*** Opening of Excerpted passage ***
PS: I've tracked down the above bugs without looking at the code, but with the output of an intermediary function. It's actually quite helpful to do this without the code. I'd compare this to Mychaeel's suggestion of working out a design brief before writing any code
Mychaeel: Good luck fixing all these bugs, but I slowly get the impression that with every fix you apply you get two more new bugs... maybe the code is at a stage at the moment where it'd be worthwhile to just create it from scratch and see to it that it's free of bugs conceptually already (probably even under the same simple premises as the original code, as opposed to using Wookee's parser for example).
*** Close of Excerpted passage ***
What to work on:
1. In the forum thread about fixing bugs, how were the bugs mentioned in the postscript tracked down?
2. Pick up the forum thread about fixing bugs and continue it after its last sentence.
*** Opening of Supplied data ***
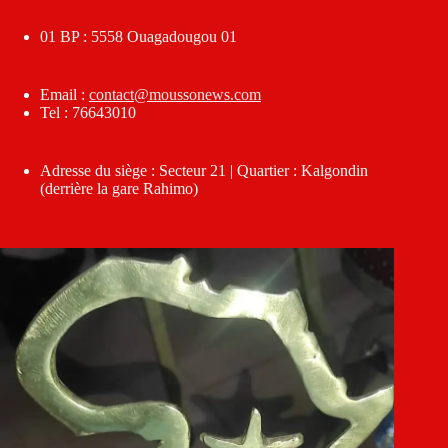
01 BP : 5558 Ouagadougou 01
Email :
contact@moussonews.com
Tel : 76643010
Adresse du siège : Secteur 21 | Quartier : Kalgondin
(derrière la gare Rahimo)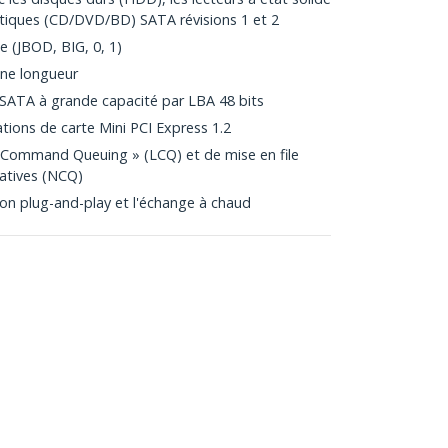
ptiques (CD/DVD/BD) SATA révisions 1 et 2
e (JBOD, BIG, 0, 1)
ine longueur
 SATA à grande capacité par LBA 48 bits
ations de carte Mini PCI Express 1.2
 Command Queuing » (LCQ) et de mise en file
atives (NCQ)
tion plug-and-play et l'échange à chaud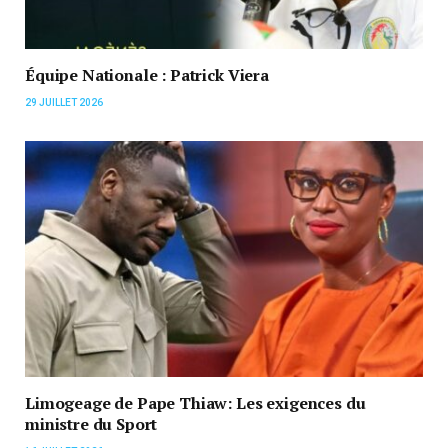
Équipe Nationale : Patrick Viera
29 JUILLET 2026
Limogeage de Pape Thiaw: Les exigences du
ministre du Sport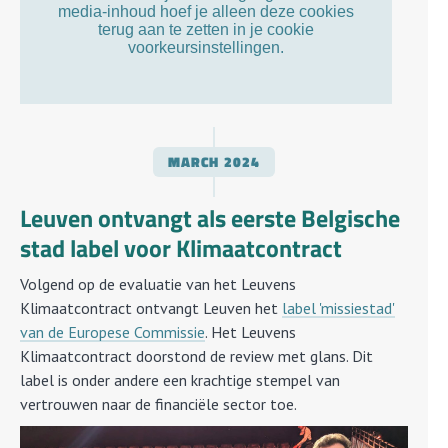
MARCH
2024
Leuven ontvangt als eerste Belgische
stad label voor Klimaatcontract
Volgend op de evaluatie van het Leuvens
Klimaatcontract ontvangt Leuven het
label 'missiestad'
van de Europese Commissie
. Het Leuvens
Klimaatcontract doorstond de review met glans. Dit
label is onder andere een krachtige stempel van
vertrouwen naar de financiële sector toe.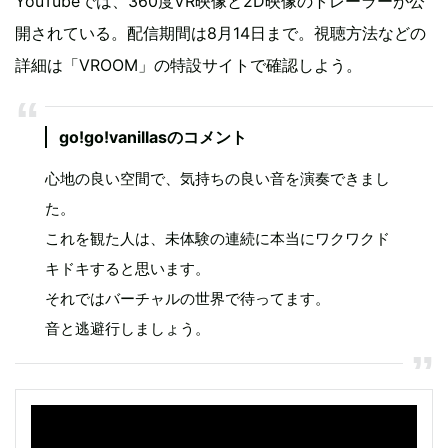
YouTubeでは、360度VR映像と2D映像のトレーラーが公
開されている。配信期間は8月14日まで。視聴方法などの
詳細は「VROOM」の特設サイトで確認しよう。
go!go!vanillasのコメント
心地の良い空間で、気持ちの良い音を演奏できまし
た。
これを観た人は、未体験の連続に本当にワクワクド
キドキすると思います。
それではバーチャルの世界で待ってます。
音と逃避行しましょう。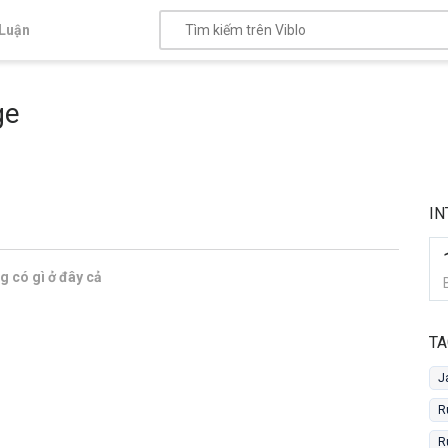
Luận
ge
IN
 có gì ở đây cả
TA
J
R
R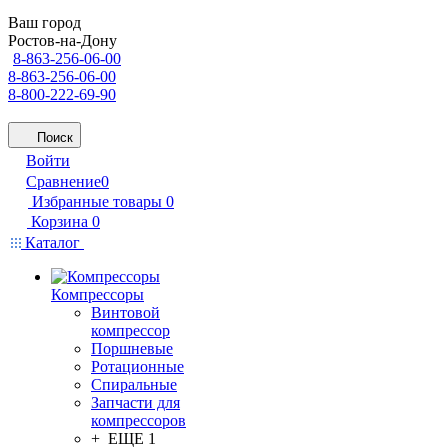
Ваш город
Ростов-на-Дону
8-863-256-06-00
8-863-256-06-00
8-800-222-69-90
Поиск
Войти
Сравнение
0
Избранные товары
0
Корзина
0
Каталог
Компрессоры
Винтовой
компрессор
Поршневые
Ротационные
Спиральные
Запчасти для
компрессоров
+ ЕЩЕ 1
*** Close of Supplied data ***
*** Opening of Supplied data ***
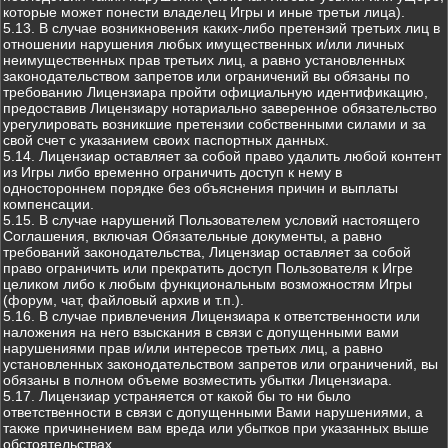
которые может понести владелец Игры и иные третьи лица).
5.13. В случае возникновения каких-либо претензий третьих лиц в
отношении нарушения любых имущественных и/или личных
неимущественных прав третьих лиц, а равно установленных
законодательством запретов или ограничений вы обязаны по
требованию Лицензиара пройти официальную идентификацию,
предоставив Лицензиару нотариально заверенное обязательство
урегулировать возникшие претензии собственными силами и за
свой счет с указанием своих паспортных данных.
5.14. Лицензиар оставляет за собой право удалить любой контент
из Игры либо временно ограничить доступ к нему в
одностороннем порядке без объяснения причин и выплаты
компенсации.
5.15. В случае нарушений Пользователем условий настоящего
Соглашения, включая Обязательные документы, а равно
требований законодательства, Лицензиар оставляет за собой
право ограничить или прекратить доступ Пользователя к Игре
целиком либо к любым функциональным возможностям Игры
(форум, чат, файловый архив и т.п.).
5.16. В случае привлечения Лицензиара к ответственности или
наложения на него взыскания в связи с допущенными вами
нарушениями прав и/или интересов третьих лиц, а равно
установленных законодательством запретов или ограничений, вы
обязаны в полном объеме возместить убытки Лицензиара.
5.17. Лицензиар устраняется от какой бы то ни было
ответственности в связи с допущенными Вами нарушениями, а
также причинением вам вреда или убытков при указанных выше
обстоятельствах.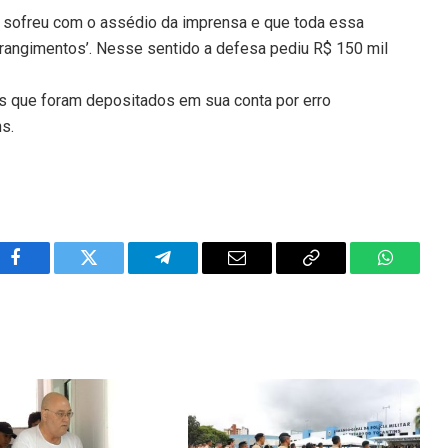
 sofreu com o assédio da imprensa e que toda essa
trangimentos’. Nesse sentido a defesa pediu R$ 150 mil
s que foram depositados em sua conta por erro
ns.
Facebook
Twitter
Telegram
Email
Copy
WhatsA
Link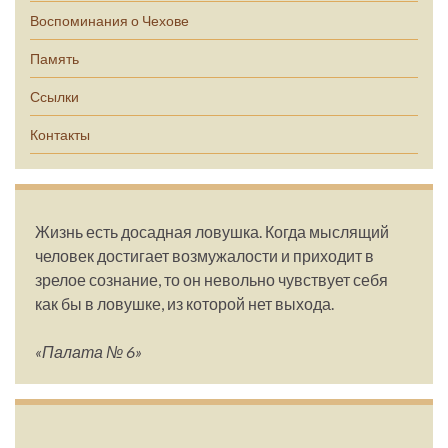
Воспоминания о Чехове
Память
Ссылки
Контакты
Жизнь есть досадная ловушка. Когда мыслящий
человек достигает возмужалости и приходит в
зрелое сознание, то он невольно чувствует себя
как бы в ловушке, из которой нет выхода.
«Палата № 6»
*** Close of Supplied data ***
*** Opening of Supplied data ***
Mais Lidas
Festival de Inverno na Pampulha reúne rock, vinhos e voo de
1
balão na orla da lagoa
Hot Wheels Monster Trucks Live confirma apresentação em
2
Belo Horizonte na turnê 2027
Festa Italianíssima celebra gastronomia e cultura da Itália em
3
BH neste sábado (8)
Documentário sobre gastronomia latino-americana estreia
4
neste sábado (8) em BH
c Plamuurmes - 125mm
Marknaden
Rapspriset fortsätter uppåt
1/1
*** Close of Supplied data ***
Answers given:
1. They were tracked down without looking at the code, using the output of an intermediary function.

2.
Tarquin: As far as I can tell, it's now free of bugs. "UT" is no longer there, no repeated links, and I can't see "Home Page/Changes" either (though that is possibly because it only has one request. I think I know how to fix it, I just need to set up my local wiki to reproduce it, and I think I know how to do that too. Question of finding the courage to do it). It was't the fixing that caused a bug, it was fixing + me thinking "hey, now I've fixed it, let's implement subpage support". The problems were down to the code I filched from Sunir, which uses \w+ to match elements of a list delimited by space characters (and hence wasn't reading "Foo (UT)" correctly). \S+ is far more sensible. Update The "Home Page/Changes" bug is now fixed locally, it was the UseMod function not handling "headless" subpages correctly. Will upload soon.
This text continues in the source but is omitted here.